Simply opening up a schedule for one activity at a time, however, is not enough, because leisure is an important part of a happy, balanced life. Studies have shown that we focus better after we take breaks, and we’re definitely happier when we do. By leisure, I don’t mean binge-watching Breaking Bad or refreshing the texts on your iPhone so frequently that it turns into a callisthenic exercise; I mean actively using your mind for something that you find meaningful. Maybe it’s chatting with a friend on Facebook, but maybe it’s taking the time to write about your day, read that book you always said you would get to over vacation, or reflect about your life. I don’t mean to say that doing so many activities can’t be intrinsically rewarding, but there is definitely something unique about absolving yourself of any commitments for an hour or two and letting your mind wander, letting your whim decide what’s next.

Don’t feel the need to do everything. When we try to take advantage of everything Harvard has to offer, our schedules take advantage of us. I don’t want to suggest that we shouldn’t make schedules; they can be effective ways of structuring the day. But when we’re at the point where efficiency dictates our bowel movements, I think it’s high time to realize that we’re making our lives busier than they need to be. And I don’t want to suggest that we shouldn’t ever be busy; working hard now can definitely pay off later. But when we compromise our sleep to the point where we are clinically drunk, we’re just paying now for no return later.

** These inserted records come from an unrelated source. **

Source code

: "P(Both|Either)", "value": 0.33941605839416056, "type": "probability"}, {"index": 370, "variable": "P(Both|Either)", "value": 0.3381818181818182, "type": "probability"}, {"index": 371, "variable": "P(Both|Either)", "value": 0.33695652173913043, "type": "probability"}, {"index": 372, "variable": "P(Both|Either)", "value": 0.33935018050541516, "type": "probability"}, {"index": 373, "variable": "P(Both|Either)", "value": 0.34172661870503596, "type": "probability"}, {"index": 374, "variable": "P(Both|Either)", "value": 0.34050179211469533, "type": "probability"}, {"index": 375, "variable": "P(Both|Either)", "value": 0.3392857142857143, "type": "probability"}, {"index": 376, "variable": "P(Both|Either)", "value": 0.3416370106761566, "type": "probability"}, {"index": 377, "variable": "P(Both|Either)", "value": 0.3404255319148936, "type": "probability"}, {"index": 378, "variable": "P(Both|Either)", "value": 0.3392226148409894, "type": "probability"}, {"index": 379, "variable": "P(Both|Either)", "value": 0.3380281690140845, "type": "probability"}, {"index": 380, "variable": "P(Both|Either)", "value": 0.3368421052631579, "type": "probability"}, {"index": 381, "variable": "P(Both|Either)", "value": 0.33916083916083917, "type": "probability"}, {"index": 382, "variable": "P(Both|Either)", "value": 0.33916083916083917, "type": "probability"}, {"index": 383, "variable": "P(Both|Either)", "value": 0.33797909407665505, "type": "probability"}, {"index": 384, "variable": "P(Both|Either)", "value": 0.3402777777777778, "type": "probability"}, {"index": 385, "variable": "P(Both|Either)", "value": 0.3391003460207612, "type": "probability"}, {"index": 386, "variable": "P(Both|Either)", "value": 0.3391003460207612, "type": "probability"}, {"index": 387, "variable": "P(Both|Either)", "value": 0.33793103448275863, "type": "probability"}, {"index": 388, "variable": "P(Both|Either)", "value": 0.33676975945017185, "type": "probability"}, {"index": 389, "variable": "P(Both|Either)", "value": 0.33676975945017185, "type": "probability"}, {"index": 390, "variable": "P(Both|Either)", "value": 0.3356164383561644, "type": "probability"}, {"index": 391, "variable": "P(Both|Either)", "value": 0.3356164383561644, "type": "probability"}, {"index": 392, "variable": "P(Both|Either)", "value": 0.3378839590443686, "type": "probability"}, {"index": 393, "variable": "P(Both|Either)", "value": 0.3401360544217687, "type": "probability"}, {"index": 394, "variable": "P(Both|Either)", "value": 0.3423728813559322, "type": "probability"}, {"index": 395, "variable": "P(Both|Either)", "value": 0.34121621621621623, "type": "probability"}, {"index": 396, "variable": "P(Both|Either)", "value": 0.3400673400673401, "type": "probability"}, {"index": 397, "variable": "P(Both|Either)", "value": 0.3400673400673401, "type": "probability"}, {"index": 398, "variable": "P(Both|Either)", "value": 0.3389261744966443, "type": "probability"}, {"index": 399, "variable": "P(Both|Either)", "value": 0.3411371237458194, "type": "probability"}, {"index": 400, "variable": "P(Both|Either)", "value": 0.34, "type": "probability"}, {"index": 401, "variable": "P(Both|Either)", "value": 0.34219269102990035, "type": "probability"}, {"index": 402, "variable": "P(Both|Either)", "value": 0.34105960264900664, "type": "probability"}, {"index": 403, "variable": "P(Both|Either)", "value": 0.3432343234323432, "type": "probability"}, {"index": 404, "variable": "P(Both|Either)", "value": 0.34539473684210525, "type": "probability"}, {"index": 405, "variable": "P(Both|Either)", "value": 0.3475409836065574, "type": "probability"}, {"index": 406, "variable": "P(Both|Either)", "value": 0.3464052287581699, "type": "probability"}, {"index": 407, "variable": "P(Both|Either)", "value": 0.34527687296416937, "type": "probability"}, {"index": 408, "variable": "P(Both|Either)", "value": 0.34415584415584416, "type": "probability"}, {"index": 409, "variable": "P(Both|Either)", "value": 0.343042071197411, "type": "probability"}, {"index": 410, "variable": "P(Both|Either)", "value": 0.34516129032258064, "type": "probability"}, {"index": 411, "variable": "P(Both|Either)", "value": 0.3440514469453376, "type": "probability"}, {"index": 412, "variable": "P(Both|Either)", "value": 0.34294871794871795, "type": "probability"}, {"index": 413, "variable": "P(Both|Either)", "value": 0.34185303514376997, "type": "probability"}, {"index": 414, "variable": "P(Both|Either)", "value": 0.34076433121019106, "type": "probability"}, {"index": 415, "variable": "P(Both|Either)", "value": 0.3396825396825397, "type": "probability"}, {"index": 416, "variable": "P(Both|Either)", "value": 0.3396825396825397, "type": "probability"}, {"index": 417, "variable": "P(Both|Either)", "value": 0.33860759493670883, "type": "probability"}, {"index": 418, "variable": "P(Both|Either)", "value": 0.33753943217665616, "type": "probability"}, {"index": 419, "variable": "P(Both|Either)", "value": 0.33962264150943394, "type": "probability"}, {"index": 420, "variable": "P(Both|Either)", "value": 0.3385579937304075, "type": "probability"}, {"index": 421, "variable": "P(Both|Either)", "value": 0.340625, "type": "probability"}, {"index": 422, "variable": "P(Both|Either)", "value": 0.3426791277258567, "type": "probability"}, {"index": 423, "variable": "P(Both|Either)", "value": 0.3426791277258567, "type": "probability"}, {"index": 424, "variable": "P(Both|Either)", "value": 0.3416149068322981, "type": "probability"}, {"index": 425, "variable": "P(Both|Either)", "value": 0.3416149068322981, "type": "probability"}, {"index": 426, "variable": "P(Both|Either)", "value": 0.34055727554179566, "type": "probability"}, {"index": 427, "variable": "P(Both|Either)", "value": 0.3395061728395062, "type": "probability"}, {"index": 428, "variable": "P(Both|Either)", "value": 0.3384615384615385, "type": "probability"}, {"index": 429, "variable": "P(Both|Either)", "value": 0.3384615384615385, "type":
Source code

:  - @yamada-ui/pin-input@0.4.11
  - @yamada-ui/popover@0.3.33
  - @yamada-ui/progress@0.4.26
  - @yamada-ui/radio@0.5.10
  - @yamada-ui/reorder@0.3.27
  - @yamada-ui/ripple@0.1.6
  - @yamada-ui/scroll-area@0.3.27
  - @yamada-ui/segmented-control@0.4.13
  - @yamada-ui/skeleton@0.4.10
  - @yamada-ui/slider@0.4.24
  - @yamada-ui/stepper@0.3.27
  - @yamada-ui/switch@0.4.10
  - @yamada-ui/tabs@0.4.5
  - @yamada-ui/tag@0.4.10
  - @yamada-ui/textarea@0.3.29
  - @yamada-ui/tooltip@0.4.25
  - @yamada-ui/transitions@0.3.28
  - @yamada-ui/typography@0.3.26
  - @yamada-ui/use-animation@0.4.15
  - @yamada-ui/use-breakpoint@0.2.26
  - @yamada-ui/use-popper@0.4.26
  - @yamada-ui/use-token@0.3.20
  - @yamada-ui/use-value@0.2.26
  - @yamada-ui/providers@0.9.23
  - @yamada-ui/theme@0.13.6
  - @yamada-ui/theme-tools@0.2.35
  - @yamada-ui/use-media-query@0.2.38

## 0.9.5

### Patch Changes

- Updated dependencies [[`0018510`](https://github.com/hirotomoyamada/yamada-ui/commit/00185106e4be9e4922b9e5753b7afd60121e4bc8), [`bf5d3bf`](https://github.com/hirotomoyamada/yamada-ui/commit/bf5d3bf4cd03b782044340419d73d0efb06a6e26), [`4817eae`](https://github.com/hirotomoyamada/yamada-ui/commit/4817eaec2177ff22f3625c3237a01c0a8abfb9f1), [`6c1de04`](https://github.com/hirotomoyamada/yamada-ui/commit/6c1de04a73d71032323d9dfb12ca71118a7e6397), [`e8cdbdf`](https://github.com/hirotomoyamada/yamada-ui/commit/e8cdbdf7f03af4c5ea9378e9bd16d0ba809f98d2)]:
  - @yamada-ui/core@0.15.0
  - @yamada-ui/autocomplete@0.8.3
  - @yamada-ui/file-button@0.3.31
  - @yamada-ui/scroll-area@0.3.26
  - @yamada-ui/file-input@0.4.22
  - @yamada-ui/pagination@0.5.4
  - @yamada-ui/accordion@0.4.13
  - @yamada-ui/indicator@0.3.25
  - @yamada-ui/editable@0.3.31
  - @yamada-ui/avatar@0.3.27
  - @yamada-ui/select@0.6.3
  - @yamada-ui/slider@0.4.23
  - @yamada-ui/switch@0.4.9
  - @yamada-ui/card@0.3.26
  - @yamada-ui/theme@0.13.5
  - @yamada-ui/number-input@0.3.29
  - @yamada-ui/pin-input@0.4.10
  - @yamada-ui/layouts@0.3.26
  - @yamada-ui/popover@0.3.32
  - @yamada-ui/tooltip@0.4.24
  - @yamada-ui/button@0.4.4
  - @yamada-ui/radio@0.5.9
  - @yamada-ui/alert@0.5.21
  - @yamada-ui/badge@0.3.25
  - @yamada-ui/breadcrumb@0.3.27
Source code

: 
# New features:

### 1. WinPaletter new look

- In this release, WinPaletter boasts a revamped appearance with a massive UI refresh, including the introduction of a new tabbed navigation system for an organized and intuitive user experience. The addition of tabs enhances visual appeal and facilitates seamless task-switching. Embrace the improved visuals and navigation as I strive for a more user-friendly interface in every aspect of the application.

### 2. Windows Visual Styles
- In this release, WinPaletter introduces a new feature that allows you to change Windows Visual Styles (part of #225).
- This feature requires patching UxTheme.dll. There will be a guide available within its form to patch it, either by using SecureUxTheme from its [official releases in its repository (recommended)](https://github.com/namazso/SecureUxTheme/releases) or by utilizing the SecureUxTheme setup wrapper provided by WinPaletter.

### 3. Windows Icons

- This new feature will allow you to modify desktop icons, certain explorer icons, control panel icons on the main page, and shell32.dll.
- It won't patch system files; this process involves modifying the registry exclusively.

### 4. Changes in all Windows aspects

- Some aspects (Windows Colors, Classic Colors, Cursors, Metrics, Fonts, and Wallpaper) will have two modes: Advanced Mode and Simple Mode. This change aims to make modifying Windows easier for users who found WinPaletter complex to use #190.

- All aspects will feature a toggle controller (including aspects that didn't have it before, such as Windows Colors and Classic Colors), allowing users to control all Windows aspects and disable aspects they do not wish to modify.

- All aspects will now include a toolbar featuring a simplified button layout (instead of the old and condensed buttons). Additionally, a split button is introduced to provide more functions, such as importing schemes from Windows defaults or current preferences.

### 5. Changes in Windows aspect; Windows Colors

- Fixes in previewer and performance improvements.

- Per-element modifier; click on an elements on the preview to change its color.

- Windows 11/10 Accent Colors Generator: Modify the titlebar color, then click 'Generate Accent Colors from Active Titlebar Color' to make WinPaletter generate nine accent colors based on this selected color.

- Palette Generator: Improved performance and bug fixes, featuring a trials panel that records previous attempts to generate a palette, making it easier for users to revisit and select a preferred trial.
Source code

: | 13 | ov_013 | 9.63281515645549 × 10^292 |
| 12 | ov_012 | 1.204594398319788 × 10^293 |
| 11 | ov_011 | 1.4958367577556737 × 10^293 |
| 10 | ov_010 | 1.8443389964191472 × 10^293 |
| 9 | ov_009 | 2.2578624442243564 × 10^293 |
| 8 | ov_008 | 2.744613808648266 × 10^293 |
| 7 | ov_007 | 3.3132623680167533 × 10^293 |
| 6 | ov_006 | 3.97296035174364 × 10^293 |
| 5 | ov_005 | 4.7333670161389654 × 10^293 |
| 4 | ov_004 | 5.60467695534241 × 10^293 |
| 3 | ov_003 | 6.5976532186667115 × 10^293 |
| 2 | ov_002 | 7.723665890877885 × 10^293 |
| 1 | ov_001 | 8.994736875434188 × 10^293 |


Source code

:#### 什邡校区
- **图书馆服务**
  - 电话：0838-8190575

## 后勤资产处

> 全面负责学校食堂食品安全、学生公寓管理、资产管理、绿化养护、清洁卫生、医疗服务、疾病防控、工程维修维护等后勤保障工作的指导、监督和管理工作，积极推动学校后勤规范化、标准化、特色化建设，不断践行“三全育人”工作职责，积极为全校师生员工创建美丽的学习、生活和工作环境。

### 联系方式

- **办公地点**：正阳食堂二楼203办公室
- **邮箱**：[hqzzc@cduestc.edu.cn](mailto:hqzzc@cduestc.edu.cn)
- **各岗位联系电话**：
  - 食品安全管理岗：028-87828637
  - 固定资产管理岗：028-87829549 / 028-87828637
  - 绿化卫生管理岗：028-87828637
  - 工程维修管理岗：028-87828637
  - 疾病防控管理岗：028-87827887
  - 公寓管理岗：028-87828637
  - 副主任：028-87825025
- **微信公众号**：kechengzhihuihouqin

When we deny ourselves leisure, we deprive ourselves of serenity and ease. We lose the freedom and bliss of a day spent on our own terms. Leisure isn’t idleness; it’s the freedom of action from the release of commitment. Leisure isn’t a luxury either—it’s a necessity. So, every once in a while, when you look at a floor covered with English drafts and math p-sets and lab reports and textbooks and research articles, don’t forget to breathe, don’t forget to reflect on your life, don’t forget to ask yourself whether what you’re doing is enhancing your development as a person. After all, that’s what we’re all here to do, right?

Garrett M. Lam ’16, a Crimson editorial writer, lives in Thayer Hall.